**GOAL OF THE EXERCISE**
Using the records below, repeat exactly the lines from the one holding "137 173 20.78" through the one holding "34 294 3.99", both ends included, and no others.

[Stored dataset items]
-*-*-

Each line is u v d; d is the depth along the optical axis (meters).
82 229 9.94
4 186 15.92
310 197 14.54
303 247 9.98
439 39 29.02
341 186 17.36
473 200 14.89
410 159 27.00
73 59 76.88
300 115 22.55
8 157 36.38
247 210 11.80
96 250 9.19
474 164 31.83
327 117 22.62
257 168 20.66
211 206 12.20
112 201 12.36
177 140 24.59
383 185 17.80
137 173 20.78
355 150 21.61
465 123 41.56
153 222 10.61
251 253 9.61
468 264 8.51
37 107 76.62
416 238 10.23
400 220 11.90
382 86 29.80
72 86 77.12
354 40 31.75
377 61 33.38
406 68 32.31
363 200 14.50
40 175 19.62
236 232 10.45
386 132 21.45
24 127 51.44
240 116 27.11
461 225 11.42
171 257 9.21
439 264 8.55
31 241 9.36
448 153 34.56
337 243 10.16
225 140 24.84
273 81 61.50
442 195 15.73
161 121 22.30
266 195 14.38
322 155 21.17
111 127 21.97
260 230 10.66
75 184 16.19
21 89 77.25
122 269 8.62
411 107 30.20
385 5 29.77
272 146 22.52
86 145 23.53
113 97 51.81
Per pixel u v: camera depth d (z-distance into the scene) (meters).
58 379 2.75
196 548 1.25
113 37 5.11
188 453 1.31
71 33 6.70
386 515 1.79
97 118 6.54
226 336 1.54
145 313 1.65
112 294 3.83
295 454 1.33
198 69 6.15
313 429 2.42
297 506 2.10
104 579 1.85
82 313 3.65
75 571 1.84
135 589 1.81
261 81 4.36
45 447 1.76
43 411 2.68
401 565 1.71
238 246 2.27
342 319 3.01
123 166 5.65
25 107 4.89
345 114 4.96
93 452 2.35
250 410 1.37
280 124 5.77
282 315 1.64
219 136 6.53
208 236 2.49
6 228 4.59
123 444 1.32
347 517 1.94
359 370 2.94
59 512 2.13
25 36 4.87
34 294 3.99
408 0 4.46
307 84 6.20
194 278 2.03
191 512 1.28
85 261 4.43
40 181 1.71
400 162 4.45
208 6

-*-*-

**ANSWER FOR THE TASK**
137 173 20.78
355 150 21.61
465 123 41.56
153 222 10.61
251 253 9.61
468 264 8.51
37 107 76.62
416 238 10.23
400 220 11.90
382 86 29.80
72 86 77.12
354 40 31.75
377 61 33.38
406 68 32.31
363 200 14.50
40 175 19.62
236 232 10.45
386 132 21.45
24 127 51.44
240 116 27.11
461 225 11.42
171 257 9.21
439 264 8.55
31 241 9.36
448 153 34.56
337 243 10.16
225 140 24.84
273 81 61.50
442 195 15.73
161 121 22.30
266 195 14.38
322 155 21.17
111 127 21.97
260 230 10.66
75 184 16.19
21 89 77.25
122 269 8.62
411 107 30.20
385 5 29.77
272 146 22.52
86 145 23.53
113 97 51.81
Per pixel u v: camera depth d (z-distance into the scene) (meters).
58 379 2.75
196 548 1.25
113 37 5.11
188 453 1.31
71 33 6.70
386 515 1.79
97 118 6.54
226 336 1.54
145 313 1.65
112 294 3.83
295 454 1.33
198 69 6.15
313 429 2.42
297 506 2.10
104 579 1.85
82 313 3.65
75 571 1.84
135 589 1.81
261 81 4.36
45 447 1.76
43 411 2.68
401 565 1.71
238 246 2.27
342 319 3.01
123 166 5.65
25 107 4.89
345 114 4.96
93 452 2.35
250 410 1.37
280 124 5.77
282 315 1.64
219 136 6.53
208 236 2.49
6 228 4.59
123 444 1.32
347 517 1.94
359 370 2.94
59 512 2.13
25 36 4.87
34 294 3.99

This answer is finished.